21 Mag Linfadenopatia e linfadenite: differenze
I linfonodi sono piccoli organi a forma di fagiolo, facenti parte del sistema immunitario dell’organismo, composti da cellule tipicamente immunitarie, linfociti e macrofagi, che hanno il compito di distruggere il materiale nocivo in ingresso: per questo motivo i linfonodi sono deputati alla difesa dagli attacchi patogeni.
Questo compito è adempiuto grazie alla capacità di filtrare il liquido linfatico, o linfa, normalmente circolante nell’organismo, permettendo una vera “ripulita“ da elementi o microrganismi infettivi, da cellule danneggiate o cancerose, così raccolte e distrutte prima che, tramite circolo venoso, arrivino a tutte le altre parti del corpo.
Questi organi si trovano lungo il corpo ma in particolari raggruppamenti, come quelli posti sotto la pelle del collo, del mento, delle ascelle e dell’inguine dove in maniera “sede-specifica” drenano la linfa.
Quando un organismo si trova a dover affrontare un insulto da agente esterno, qualunque esso sia, i linfonodi si ingrossano, potranno essere facilmente visibili nelle zone dove la pelle è più sottile, quali collo o inguine, e danno vita ad una manifestazione di rigonfiamento definita linfadenopatia. L’ingrossamento può essere localizzato, quando è presente solo in un’unica zona del corpo, o generalizzato, quando è presente in più di due zone del corpo.
Se, invece, si parla di linfadenite allora ci si riferisce al processo flogistico, infiammatorio, e dolente in una o più aree dell’organismo.
Il trattamento della linfadenite dipende dalla causa che, in genere, è infettiva ma può essere anche derivante dalla presenza di un tumore. Non è detto, però, che laddove vi sia linfadenopatia vi sia una situazione tragica: nei bambini, ad esempio, spesso si registra un fisiologico aumento di dimensioni dei linfonodi. Il processo linfoadenopatico è considerato normale per quelle persone che svolgono lavori manuali per le quali l’ingrossamento delle dimensioni dei linfonodi si evidenzia, il più delle volte, a livello inguinale ed ascellare.

_Azioni richieste:_
1. Stabilisci se le affermazioni (a), (b) e (c) concordano con il testo su linfadenopatia e linfadenite. Per ciascuna rispondi sì o no e cita le parole decisive del testo. (a) I linfonodi sono composti da linfociti e macrofagi. (b) Si parla di ingrossamento generalizzato quando i linfonodi sono ingrossati in un'unica zona del corpo. (c) Nei bambini un aumento di dimensioni dei linfonodi indica sempre una situazione tragica.
2. Prosegui il testo su linfadenopatia e linfadenite a partire dall'ultima frase riportata.

(Record di dati)

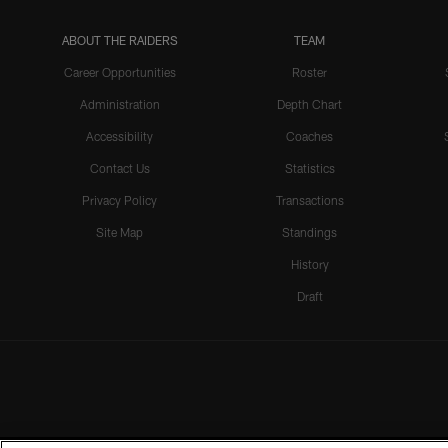
ABOUT THE RAIDERS
TEAM
Career Opportunities
Roster
Administration
Depth Chart
Accessibility
Coaches
Contact Us
Statistics
Privacy Policy
Transactions
Site Map
Standings
History
Draft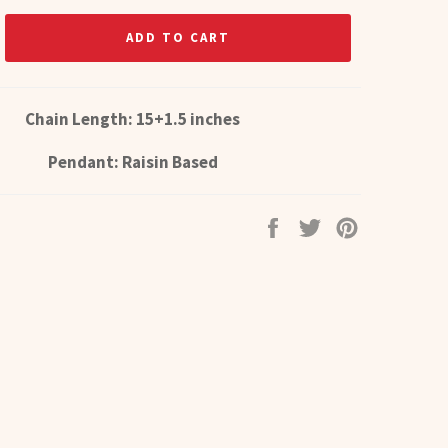
ADD TO CART
Chain Length: 15+1.5 inches
Pendant: Raisin Based
Share
Tweet
Pin
on
on
on
Facebook
Twitter
Pinterest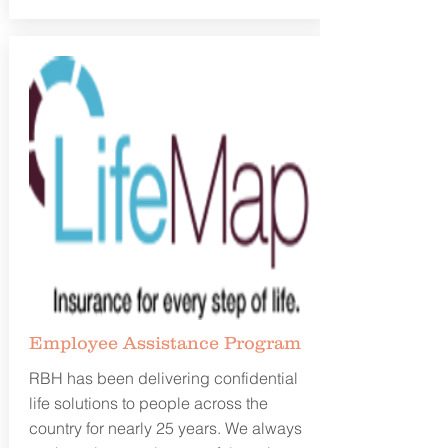
Employee Assistance
Program
RBH has been delivering confidential
life solutions to people across the
country for nearly 25 years. We always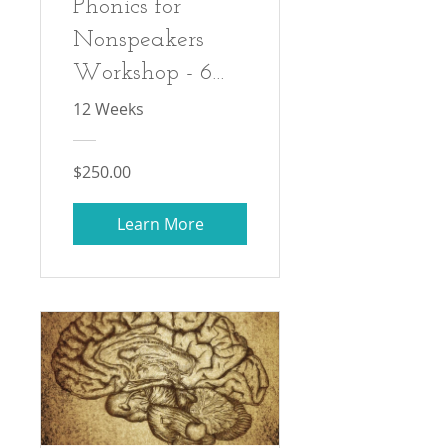
Phonics for
Nonspeakers
Workshop - 6
Session Self-
12 Weeks
Paced Recorded
Workshop Series
$250.00
Learn More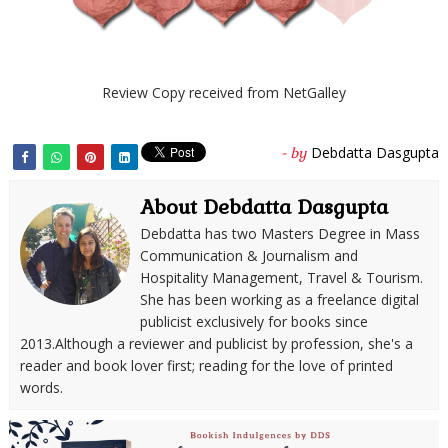
Review Copy received from NetGalley
Debdatta Dasgupta
- by
About Debdatta Dasgupta
Debdatta has two Masters Degree in Mass
Communication & Journalism and
Hospitality Management, Travel & Tourism.
She has been working as a freelance digital
publicist exclusively for books since
2013.Although a reviewer and publicist by profession, she's a
reader and book lover first; reading for the love of printed
words.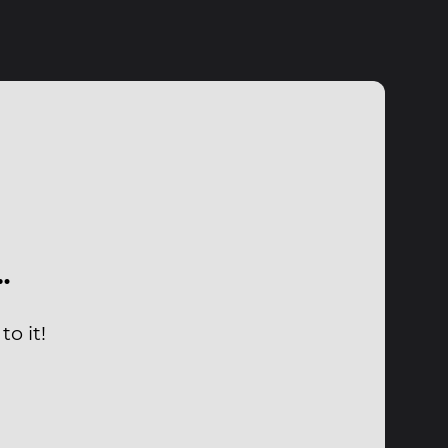
…
o it!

_Raccolta delle risposte:_
1.
(a) Sì: «composti da cellule tipicamente immunitarie, linfociti e macrofagi».
(b) No: «generalizzato, quando è presente in più di due zone del corpo».
(c) No: «nei bambini, ad esempio, spesso si registra un fisiologico aumento di dimensioni dei linfonodi».

2.
La linfoadenopatia benigna, cioè fisiologica, può poi evolvere in una forma pericolosa, e quindi patologica, oltrepassando un sottile limite: quando l’ingrossamento, e dunque l’infiammazione, passano da una zona corticale, parte più esterna del linfonodo, ad una centrale e germinativa, allora si giunge ad una condizione maligna in cui l’organo non è più capace di sostenere le attività che è chiamato a svolgere e le infezioni possono prendere il sopravvento. Ciò accade spesso nei paziente affetti da AIDS, da malattie immunosoppressive varie o da leucemia.
Per poter discernere le due forme di linfoadenopatie, benigna o patologica, è necessaria una diagnosi per mezzo di TC, RMN seppur meno specifica rispetto alla precedente per questa patologia, o una linfografia, una tecnica dotata di elevata specificità e sensibilità, che rileva in vivo le alterazioni dimensionali e strutturali dei linfociti.
È quindi assolutamente indispensabile che il soggetto con evidente ingrossamento a livello dei linfonodi si rivolga al medico il prima possibile per accertare l’assenza di patologie gravi; anche se la linfoadenopatia, in molti casi, è segno di manifestazioni innocue, non va sottovalutata.
Infine, dopo accertamento medico e a seconda dell’origine del processo, potrà adattarsi la terapia più appropriata.